A word-for-word transcription of the data below is required.

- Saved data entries
"""
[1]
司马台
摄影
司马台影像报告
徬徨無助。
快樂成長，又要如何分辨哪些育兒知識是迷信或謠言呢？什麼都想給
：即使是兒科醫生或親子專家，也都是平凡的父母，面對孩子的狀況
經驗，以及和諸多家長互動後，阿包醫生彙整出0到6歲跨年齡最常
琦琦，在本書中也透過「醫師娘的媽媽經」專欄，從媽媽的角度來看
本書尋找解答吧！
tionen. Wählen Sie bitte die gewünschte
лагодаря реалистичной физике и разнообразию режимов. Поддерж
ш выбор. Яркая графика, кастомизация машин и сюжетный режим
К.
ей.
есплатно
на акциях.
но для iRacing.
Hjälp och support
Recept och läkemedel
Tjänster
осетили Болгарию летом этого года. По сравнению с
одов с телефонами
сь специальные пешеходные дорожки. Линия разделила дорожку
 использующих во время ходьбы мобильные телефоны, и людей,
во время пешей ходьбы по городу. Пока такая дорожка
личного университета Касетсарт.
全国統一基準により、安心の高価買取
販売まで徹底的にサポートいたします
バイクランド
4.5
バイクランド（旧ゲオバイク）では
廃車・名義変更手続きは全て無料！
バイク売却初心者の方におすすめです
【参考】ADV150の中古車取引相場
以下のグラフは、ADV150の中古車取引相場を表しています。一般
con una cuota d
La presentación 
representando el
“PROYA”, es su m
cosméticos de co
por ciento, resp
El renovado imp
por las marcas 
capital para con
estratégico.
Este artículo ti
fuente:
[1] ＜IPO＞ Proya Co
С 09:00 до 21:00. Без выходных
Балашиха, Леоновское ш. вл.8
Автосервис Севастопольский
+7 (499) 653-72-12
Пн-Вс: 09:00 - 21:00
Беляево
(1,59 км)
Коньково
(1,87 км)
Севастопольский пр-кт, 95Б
"""
- WRITTEN REPLY
[1]
司马台
摄影
司马台影像报告
徬徨無助。
快樂成長，又要如何分辨哪些育兒知識是迷信或謠言呢？什麼都想給
：即使是兒科醫生或親子專家，也都是平凡的父母，面對孩子的狀況
經驗，以及和諸多家長互動後，阿包醫生彙整出0到6歲跨年齡最常
琦琦，在本書中也透過「醫師娘的媽媽經」專欄，從媽媽的角度來看
本書尋找解答吧！
tionen. Wählen Sie bitte die gewünschte
лагодаря реалистичной физике и разнообразию режимов. Поддерж
ш выбор. Яркая графика, кастомизация машин и сюжетный режим
К.
ей.
есплатно
на акциях.
но для iRacing.
Hjälp och support
Recept och läkemedel
Tjänster
осетили Болгарию летом этого года. По сравнению с
одов с телефонами
сь специальные пешеходные дорожки. Линия разделила дорожку
 использующих во время ходьбы мобильные телефоны, и людей,
во время пешей ходьбы по городу. Пока такая дорожка
личного университета Касетсарт.
全国統一基準により、安心の高価買取
販売まで徹底的にサポートいたします
バイクランド
4.5
バイクランド（旧ゲオバイク）では
廃車・名義変更手続きは全て無料！
バイク売却初心者の方におすすめです
【参考】ADV150の中古車取引相場
以下のグラフは、ADV150の中古車取引相場を表しています。一般
con una cuota d
La presentación 
representando el
“PROYA”, es su m
cosméticos de co
por ciento, resp
El renovado imp
por las marcas 
capital para con
estratégico.
Este artículo ti
fuente:
[1] ＜IPO＞ Proya Co
С 09:00 до 21:00. Без выходных
Балашиха, Леоновское ш. вл.8
Автосервис Севастопольский
+7 (499) 653-72-12
Пн-Вс: 09:00 - 21:00
Беляево
(1,59 км)
Коньково
(1,87 км)
Севастопольский пр-кт, 95Б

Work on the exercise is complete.